Subsequently Savage received their formal appointment. No further ground investigations were carried out, and relying upon the existing report Savage designed the foundations of the houses to bear on gravel at an average depth of 1.7 metres. It became common ground between the parties that if no significant rise in the water table was to be anticipated, this was the best engineering solution.

Although Willmott had intended to start works on site in the summer of 1993, in fact commencement was not made until October. This is where the problems started. Rainfall in September had been extremely heavy - 222% of average. October was also wet - 135% of average. The ground works subcontractor started excavation and found ground water much higher than anticipated as mentioned earlier. Well point de-watering had to be introduced. The foundations were re-designed as were the designs for surface water drainage. By December the contract was in serious trouble. By now the cause of the problems had become complicated by the very heavy rain in December - 229% of average. In January Willmott decided to abandon the works for the winter. They intended to resume work in May of the following year but at that date discussions were taking place as to whether the level of floor slabs should be raised to avoid flooding of the houses in the future. In the event the effective resumption of work was delayed until July and as a result of these delays Willmott were forced to work into the next winter and encountered further problems with water.

Willmott sued Savage to recover losses allegedly flowing from all these problems.

Before dealing with the question of negligence, William Crowther QC, sitting as an Official Referee, had to deal with the argument that Savage instructed Soils Limited as principals and were contractually liable for the content of Soil Limited's report. He held this to be wrong. Since Savage were not instructed as engineers at that stage, they had no present need of the report. The ACE conditions which they were to subsequently enter into specifically provided that geo-technical investigations were arranged as agents of the client and he observed that it would be very surprising if a request to arrange an investigation prior to engagement as engineers produced a different and more onerous relationship. Accordingly, Savage were not contractually liable for the content of Soil Limited's report.

Turning to the question of negligence, the court considered that one question to be answered was whether a reasonably competent engineer reading the report as a whole should have appreciated that the uncertainty of ground water levels was such as to invalidate the assumptions upon which the foundations were designed. On this point Mr Crowther held that to have done so Savage would have had to be more percipient than Soils Limited. He held that since Soils Limited had given no warning that in winter the ground water would be likely to rise well above the proposed level of foundations, Savage were entitled to assume that a reference to seasonal effects in the report was to fairly nominal variations which would not effect significantly the findings and recommendations of the report.

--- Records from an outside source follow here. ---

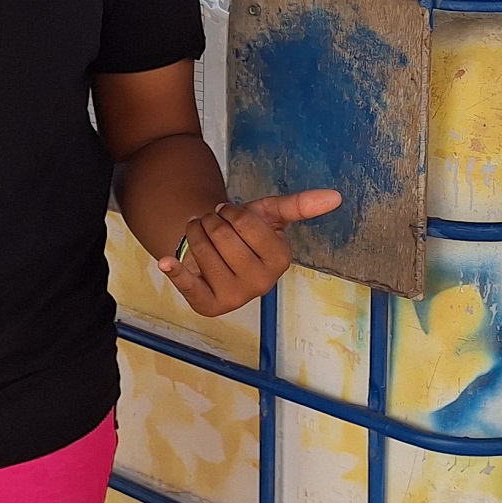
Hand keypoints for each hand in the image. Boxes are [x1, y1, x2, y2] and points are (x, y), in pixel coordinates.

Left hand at [157, 190, 339, 317]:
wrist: (216, 252)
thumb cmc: (244, 233)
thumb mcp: (270, 214)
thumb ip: (300, 205)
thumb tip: (335, 196)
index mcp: (281, 261)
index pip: (245, 223)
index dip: (231, 212)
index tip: (230, 214)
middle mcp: (262, 284)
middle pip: (222, 236)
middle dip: (210, 221)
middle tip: (212, 224)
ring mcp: (235, 297)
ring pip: (202, 251)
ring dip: (194, 233)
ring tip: (200, 234)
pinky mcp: (208, 306)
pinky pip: (187, 285)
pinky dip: (175, 271)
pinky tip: (166, 262)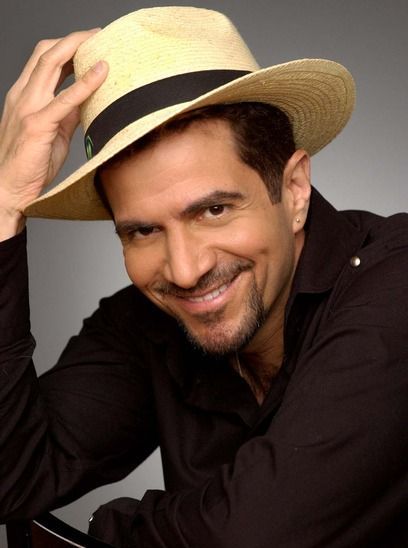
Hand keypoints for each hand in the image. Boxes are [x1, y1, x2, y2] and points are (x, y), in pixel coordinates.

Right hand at [0, 30, 107, 239]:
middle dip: (75, 39)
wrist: (11, 188)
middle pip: (48, 53)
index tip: (90, 41)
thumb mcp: (54, 131)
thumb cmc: (31, 163)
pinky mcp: (38, 124)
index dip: (67, 45)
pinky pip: (64, 99)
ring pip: (51, 64)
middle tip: (99, 34)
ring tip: (102, 42)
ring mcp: (28, 107)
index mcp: (25, 95)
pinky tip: (101, 73)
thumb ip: (68, 113)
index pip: (44, 59)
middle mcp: (23, 95)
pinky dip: (85, 83)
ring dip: (78, 48)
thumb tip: (89, 99)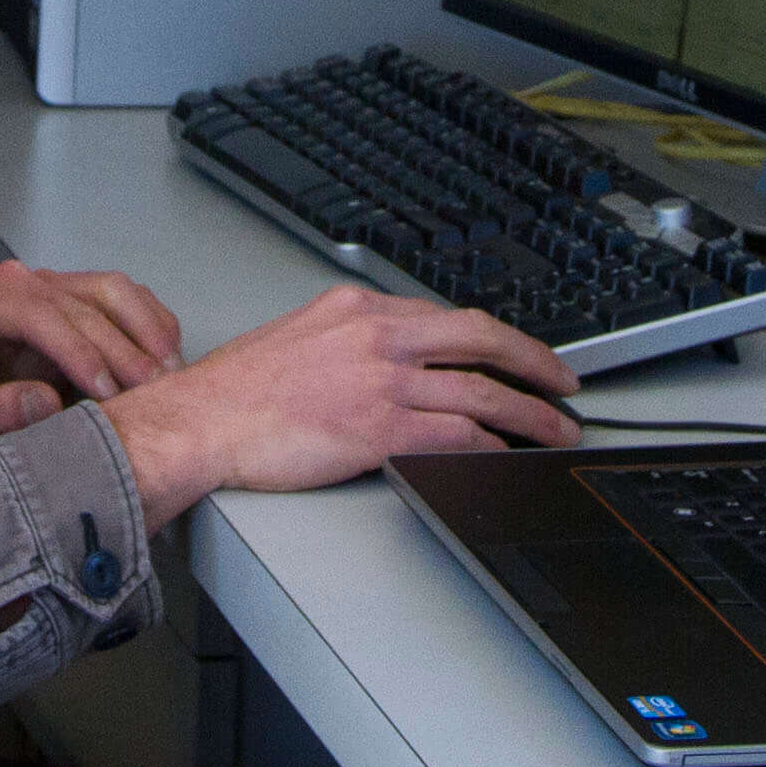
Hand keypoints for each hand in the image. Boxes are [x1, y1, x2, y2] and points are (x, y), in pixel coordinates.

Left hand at [0, 258, 185, 451]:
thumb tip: (41, 401)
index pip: (36, 313)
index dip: (78, 351)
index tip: (106, 393)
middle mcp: (9, 283)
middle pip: (80, 301)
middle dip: (121, 349)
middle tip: (150, 393)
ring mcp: (46, 284)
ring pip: (111, 289)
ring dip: (146, 331)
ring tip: (167, 378)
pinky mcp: (75, 296)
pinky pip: (124, 297)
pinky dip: (152, 325)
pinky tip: (168, 360)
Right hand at [104, 283, 579, 521]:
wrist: (199, 421)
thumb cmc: (232, 393)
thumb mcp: (297, 337)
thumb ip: (350, 343)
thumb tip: (390, 364)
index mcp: (358, 308)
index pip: (446, 317)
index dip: (495, 338)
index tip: (518, 354)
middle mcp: (376, 335)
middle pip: (481, 340)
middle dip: (535, 362)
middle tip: (566, 384)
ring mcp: (381, 380)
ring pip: (481, 392)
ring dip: (529, 415)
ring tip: (557, 431)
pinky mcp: (378, 428)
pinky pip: (456, 436)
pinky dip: (492, 447)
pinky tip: (509, 458)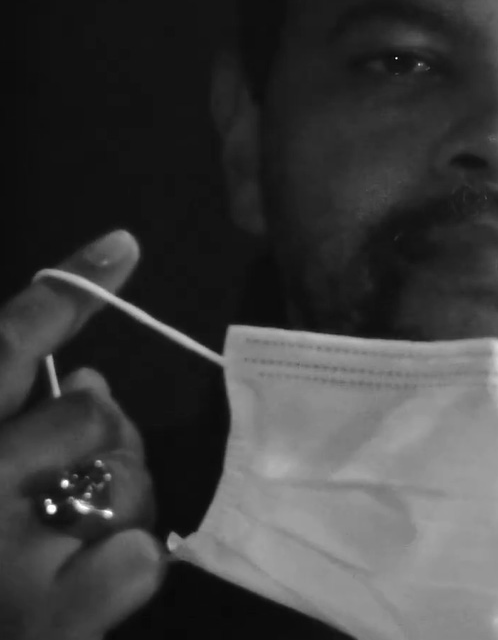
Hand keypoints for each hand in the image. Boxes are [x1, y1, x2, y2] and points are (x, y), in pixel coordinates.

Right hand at [0, 231, 164, 639]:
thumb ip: (17, 415)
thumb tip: (85, 375)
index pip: (5, 348)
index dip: (67, 292)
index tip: (125, 245)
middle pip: (88, 415)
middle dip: (106, 435)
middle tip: (79, 471)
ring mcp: (4, 557)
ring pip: (122, 481)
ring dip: (124, 501)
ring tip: (80, 537)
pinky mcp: (43, 619)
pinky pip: (134, 561)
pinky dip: (132, 563)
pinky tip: (105, 572)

This may seem to be a surprising finding, for rather than testing the actions of Savage against the levels of reasonable skill and care to be expected from suitably experienced and qualified engineers in general, the test appears to have been made against actual performance of Soils Limited whether it could be said that the latter had acted competently or not.

In the light of these findings he held that there could be no valid criticism of the foundation or drainage designs and it followed that all the allegations of negligence made against Savage failed.